Dataset entries:
•••••
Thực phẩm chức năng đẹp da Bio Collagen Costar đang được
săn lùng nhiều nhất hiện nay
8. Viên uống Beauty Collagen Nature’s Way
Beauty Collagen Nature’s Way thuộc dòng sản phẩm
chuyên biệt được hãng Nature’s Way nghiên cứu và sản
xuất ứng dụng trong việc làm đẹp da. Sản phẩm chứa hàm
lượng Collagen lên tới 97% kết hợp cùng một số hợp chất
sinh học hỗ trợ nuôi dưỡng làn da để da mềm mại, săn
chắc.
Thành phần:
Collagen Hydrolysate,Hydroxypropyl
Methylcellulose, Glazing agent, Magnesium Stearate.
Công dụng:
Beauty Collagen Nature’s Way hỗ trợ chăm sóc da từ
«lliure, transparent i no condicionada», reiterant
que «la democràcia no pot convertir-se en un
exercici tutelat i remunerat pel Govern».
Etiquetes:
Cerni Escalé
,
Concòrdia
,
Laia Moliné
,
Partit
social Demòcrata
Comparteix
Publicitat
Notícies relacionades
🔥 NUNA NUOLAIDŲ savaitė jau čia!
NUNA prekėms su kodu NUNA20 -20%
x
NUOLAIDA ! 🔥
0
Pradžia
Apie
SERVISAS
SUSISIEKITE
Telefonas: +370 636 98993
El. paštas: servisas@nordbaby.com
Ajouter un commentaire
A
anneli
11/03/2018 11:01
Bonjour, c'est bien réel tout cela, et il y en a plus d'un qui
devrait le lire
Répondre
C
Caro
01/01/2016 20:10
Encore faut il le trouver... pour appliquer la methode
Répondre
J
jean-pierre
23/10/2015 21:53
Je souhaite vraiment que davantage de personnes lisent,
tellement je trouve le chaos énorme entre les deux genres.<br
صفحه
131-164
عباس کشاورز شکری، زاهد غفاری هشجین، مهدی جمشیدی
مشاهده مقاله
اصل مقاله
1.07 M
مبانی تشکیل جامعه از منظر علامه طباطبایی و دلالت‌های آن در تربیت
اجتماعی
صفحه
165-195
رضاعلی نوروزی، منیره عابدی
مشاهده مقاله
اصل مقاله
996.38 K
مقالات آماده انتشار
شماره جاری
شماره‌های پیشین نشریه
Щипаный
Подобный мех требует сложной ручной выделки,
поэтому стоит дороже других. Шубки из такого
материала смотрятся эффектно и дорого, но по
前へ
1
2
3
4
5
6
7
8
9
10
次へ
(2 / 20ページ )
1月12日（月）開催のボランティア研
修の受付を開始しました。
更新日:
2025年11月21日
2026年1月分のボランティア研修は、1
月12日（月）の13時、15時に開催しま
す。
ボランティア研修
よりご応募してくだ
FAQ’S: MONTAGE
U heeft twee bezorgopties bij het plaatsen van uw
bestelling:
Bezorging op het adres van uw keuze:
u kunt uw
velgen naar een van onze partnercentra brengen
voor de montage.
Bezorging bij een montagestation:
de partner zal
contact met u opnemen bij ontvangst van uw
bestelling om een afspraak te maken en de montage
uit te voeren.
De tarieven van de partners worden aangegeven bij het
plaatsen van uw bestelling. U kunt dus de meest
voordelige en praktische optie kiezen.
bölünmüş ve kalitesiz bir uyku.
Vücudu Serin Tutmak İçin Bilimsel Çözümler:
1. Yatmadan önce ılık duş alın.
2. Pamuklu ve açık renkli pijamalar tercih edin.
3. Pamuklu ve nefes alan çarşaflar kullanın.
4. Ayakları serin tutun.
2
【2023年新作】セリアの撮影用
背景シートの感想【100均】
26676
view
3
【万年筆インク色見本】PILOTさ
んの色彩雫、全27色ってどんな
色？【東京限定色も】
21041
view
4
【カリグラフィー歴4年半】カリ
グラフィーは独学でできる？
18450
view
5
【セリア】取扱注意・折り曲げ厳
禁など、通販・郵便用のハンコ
•••••
=== REQUIREMENT ===
Write out every line of the rows above, reproducing each one word for word and mark for mark.

=== ANSWER BELOW ===
Thực phẩm chức năng đẹp da Bio Collagen Costar đang được
săn lùng nhiều nhất hiện nay
8. Viên uống Beauty Collagen Nature’s Way
Beauty Collagen Nature’s Way thuộc dòng sản phẩm
chuyên biệt được hãng Nature’s Way nghiên cứu và sản
xuất ứng dụng trong việc làm đẹp da. Sản phẩm chứa hàm
lượng Collagen lên tới 97% kết hợp cùng một số hợp chất
sinh học hỗ trợ nuôi dưỡng làn da để da mềm mại, săn
chắc.
Thành phần:
Collagen Hydrolysate,Hydroxypropyl
Methylcellulose, Glazing agent, Magnesium Stearate.
Công dụng:
Beauty Collagen Nature’s Way hỗ trợ chăm sóc da từ
«lliure, transparent i no condicionada», reiterant
que «la democràcia no pot convertir-se en un
exercici tutelat i remunerat pel Govern».
Etiquetes:
Cerni Escalé
,
Concòrdia
,
Laia Moliné
,
Partit
social Demòcrata
Comparteix
Publicitat
Notícies relacionades
🔥 NUNA NUOLAIDŲ savaitė jau čia!
NUNA prekėms su kodu NUNA20 -20%
x
NUOLAIDA ! 🔥
0
Pradžia
Apie
SERVISAS
SUSISIEKITE
Telefonas: +370 636 98993
El. paštas: servisas@nordbaby.com
Ajouter un commentaire
A
anneli
11/03/2018 11:01
Bonjour, c'est bien réel tout cela, et il y en a plus d'un qui
devrait le lire
Répondre
C
Caro
01/01/2016 20:10
Encore faut il le trouver... pour appliquer la methode
Répondre
J
jean-pierre
23/10/2015 21:53
Je souhaite vraiment que davantage de personnes lisent,
tellement je trouve le chaos énorme entre les deux genres.<br
صفحه
131-164
عباس کشاورز شکری، زاهد غفاری هشجین، مهدی جمشیدی
مشاهده مقاله
اصل مقاله
1.07 M
مبانی تشکیل جامعه از منظر علامه طباطبایی و دلالت‌های آن در تربیت
اجتماعی
صفحه
165-195
رضاعلی نوروزی، منیره عابدی
مشاهده مقاله
اصل مقاله
996.38 K
مقالات آماده انتشار
شماره جاری
شماره‌های پیشین نشریه
Щипаный
Подобный мех требует сложной ручной выделки,
поэтому стоит дороже других. Шубки из такого
материала смотрятся эффектно и дорого, но по
前へ
1
2
3
4
5
6
7
8
9
10
次へ
(2 / 20ページ )
1月12日（月）開催のボランティア研
修の受付を開始しました。
更新日:
2025年11月21日
2026年1月分のボランティア研修は、1
月12日（月）の13時、15時に開催しま
す。
ボランティア研修
よりご応募してくだ
FAQ’S: MONTAGE
U heeft twee bezorgopties bij het plaatsen van uw
bestelling:
Bezorging op het adres van uw keuze:
u kunt uw
velgen naar een van onze partnercentra brengen
voor de montage.
Bezorging bij een montagestation:
de partner zal
contact met u opnemen bij ontvangst van uw
bestelling om een afspraak te maken en de montage
uit te voeren.
De tarieven van de partners worden aangegeven bij het
plaatsen van uw bestelling. U kunt dus de meest
voordelige en praktische optie kiezen.
bölünmüş ve kalitesiz bir uyku.
Vücudu Serin Tutmak İçin Bilimsel Çözümler:
1. Yatmadan önce ılık duş alın.
2. Pamuklu ve açık renkli pijamalar tercih edin.
3. Pamuklu ve nefes alan çarşaflar kullanın.
4. Ayakları serin tutun.
2
【2023年新作】セリアの撮影用
背景シートの感想【100均】
26676
view
3
【万年筆インク色見本】PILOTさ
んの色彩雫、全27色ってどんな
色？【東京限定色も】
21041
view
4
【カリグラフィー歴4年半】カリ
グラフィーは独学でできる？
18450
view
5
【セリア】取扱注意・折り曲げ厳
禁など、通販・郵便用のハンコ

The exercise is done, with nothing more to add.